Democrats are beginning to reveal how nervous they are about their electoral prospects in November. In their first major involvement in Hawaii’s 1st Congressional District special election, the Democratic Congressional Campaign Committee (DCCC) spent $34,000 on an attack ad against the Republican candidate, Charles Djou, for signing a “no new taxes” pledge, hardly what sounds like a winning strategy.
The TV ad deliberately mischaracterizes the promise that Mr. Djou made back in July 2009 by claiming it was made to a “special-interest group” to “protect tax breaks for companies that ship jobs overseas.” In reality, Mr. Djou signed the Taxpayer Protection Pledge to his constituents. As the pledge clearly states, “I … pledge to the taxpayers of the … district of the state of … and to the American people. …” The pledge is sponsored by Americans for Tax Reform, which fights against tax increases as a matter of principle.
The goal behind the Taxpayer Protection Pledge is simple: Make candidates and elected officials put their no-new-taxes rhetoric in writing. Virtually all candidates for elected office campaign on the promise of tax relief. Why not ask them to put their promise in writing? The extra level of accountability should be refreshing to voters.

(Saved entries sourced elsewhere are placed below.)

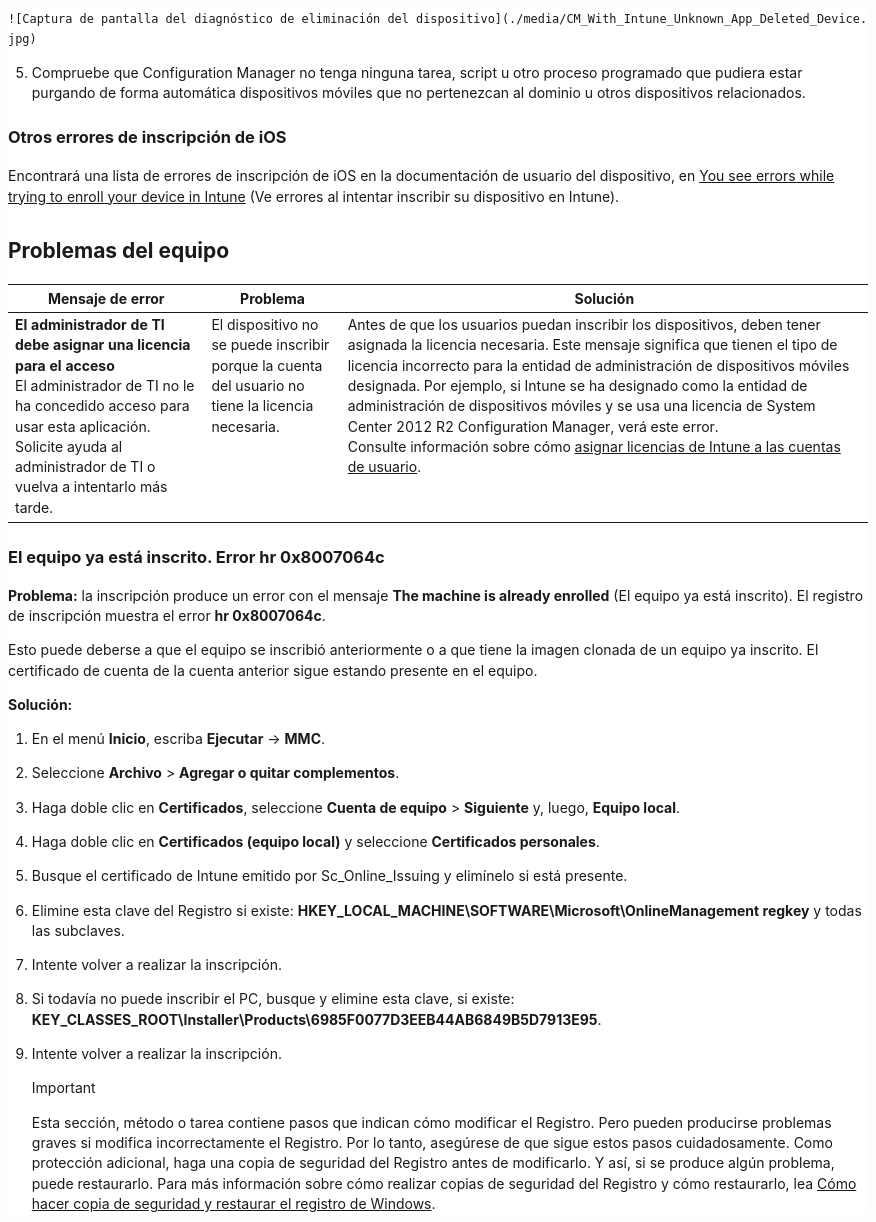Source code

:     ![Captura de pantalla del diagnóstico de eliminación del dispositivo](./media/CM_With_Intune_Unknown_App_Deleted_Device.jpg)

5.  Compruebe que Configuration Manager no tenga ninguna tarea, script u otro proceso programado que pudiera estar purgando de forma automática dispositivos móviles que no pertenezcan al dominio u otros dispositivos relacionados.




### <a name="other-ios-enrollment-errors"></a>Otros errores de inscripción de iOS
Encontrará una lista de errores de inscripción de iOS en la documentación de usuario del dispositivo, en [You see errors while trying to enroll your device in Intune](/intune-user-help/using-your-iOS-or-macOS-device-with-intune) (Ve errores al intentar inscribir su dispositivo en Intune).

## <a name="pc-issues"></a>Problemas del equipo


|Mensaje de error|Problema|Solución|
|---|---|---|
|**El administrador de TI debe asignar una licencia para el acceso**<br>El administrador de TI no le ha concedido acceso para usar esta aplicación. Solicite ayuda al administrador de TI o vuelva a intentarlo más tarde.|El dispositivo no se puede inscribir porque la cuenta del usuario no tiene la licencia necesaria.|Antes de que los usuarios puedan inscribir los dispositivos, deben tener asignada la licencia necesaria. Este mensaje significa que tienen el tipo de licencia incorrecto para la entidad de administración de dispositivos móviles designada. Por ejemplo, si Intune se ha designado como la entidad de administración de dispositivos móviles y se usa una licencia de System Center 2012 R2 Configuration Manager, verá este error.<br>Consulte información sobre cómo [asignar licencias de Intune a las cuentas de usuario](https://docs.microsoft.com/intune/licenses-assign).|



### <a name="the-machine-is-already-enrolled---error-hr-0x8007064c"></a>El equipo ya está inscrito. Error hr 0x8007064c
**Problema:** la inscripción produce un error con el mensaje **The machine is already enrolled** (El equipo ya está inscrito). El registro de inscripción muestra el error **hr 0x8007064c**.

Esto puede deberse a que el equipo se inscribió anteriormente o a que tiene la imagen clonada de un equipo ya inscrito. El certificado de cuenta de la cuenta anterior sigue estando presente en el equipo.



**Solución:**

1. En el menú **Inicio**, escriba **Ejecutar** -> **MMC**.
1. Seleccione **Archivo** > **Agregar o quitar complementos**.
1. Haga doble clic en **Certificados**, seleccione **Cuenta de equipo** > **Siguiente** y, luego, **Equipo local**.
1. Haga doble clic en **Certificados (equipo local)** y seleccione **Certificados personales**.
1. Busque el certificado de Intune emitido por Sc_Online_Issuing y elimínelo si está presente.
1. Elimine esta clave del Registro si existe:  **HKEY_LOCAL_MACHINE\SOFTWARE\Microsoft\OnlineManagement regkey** y todas las subclaves.
1. Intente volver a realizar la inscripción.
1. Si todavía no puede inscribir el PC, busque y elimine esta clave, si existe: **KEY_CLASSES_ROOT\Installer\Products\6985F0077D3EEB44AB6849B5D7913E95**.
1. Intente volver a realizar la inscripción.

    > [!IMPORTANT]
    > Esta sección, método o tarea contiene pasos que indican cómo modificar el Registro. Pero pueden producirse problemas graves si modifica incorrectamente el Registro. Por lo tanto, asegúrese de que sigue estos pasos cuidadosamente. Como protección adicional, haga una copia de seguridad del Registro antes de modificarlo. Y así, si se produce algún problema, puede restaurarlo.
    > Para más información sobre cómo realizar copias de seguridad del Registro y cómo restaurarlo, lea [Cómo hacer copia de seguridad y restaurar el registro de Windows](https://support.microsoft.com/kb/322756).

The Tea Party protests that began in February 2009 were rooted in the conviction of voters that members of Congress lacked real accountability and would continue to overspend if action was not taken. Candidates like Charles Djou should be applauded for subjecting themselves to this level of accountability in their campaigns.
FactCheck.org, a nonpartisan, nonprofit organization that aims to reduce the level of deception and confusion in U.S. politics, also weighed in on the DCCC’s TV ad. Brooks Jackson, director of FactCheck.org, wrote that “we find the ad to be false. The pledge only protects corporations from an increase in taxation overall. It explicitly allows elimination of any specific tax deduction or credit if matched dollar-for-dollar by an overall cut in rates. And it says nothing about jobs.” Mr. Jackson also wrote that “to characterize [Mr. Djou’s] opposition to raising taxes as protecting tax breaks that send jobs abroad is wrong.”
The language of the pledge is simple. A candidate or elected official promises his constituents to “oppose any and all efforts to increase the marginal income tax rates for individuals and/or businesses … and oppose any net reduction or elimination of deductions and credits, unless matched dollar for dollar by further reducing tax rates.” By signing the pledge, candidates are signaling to voters that they recognize the overspending problems in Washington and that their solutions won’t include tax increases. Like every American, the federal government should be required to live within its means.
Currently, 173 members of the U.S. House of Representatives have made the same promise to their constituents, including four congressional Democrats: Reps. Brad Ellsworth of Indiana, Robert E. Andrews of New Jersey, Gene Taylor of Mississippi, and Ben Chandler of Kentucky. Interestingly, all four congressional Democrats who signed the pledge have violated it on multiple occasions. Even the president campaigned on his own version of a tax pledge when, as a candidate, he promised to an audience in Dover, N.H., not to raise “any form” of taxes on families making less than $250,000 per year. Unfortunately for taxpayers, he has failed to live up to his word. Just 16 days after assuming office, President Obama signed a cigarette tax into law that raises taxes on those making less than $250,000 a year. In the recently signed health care bill, there are seven violations of his pledge, including a tax increase on special-needs children, health savings accounts and an individual mandate excise tax requiring every American to purchase health care.
So why are Democrats looking to shift the focus of the special election to taxes when they’re clearly on the wrong side of the issue? Simple. Democrats are desperate to take the focus off their job performance in Congress. After spending a year promoting the need to reform health care, the passage of Obamacare did nothing to improve their odds for November.
The latest polls by Rasmussen find that a majority of Americans still support repealing the bill. Polls in dozens of hotly contested congressional races show that health care continues to be a major issue. The unemployment rate still stands at 9.7 percent, AT&T and other major corporations recently announced that the health care bill has caused them to take significant hits to their bottom line this quarter, and internal polls taken by the DCCC have Mr. Djou running even with Democratic favorites Ed Case and Colleen Hanabusa. Maybe the DCCC should focus on creating jobs rather than lying to voters about the Taxpayer Protection Pledge.
Adam Radman is programs and communications manager at Americans for Tax Reform.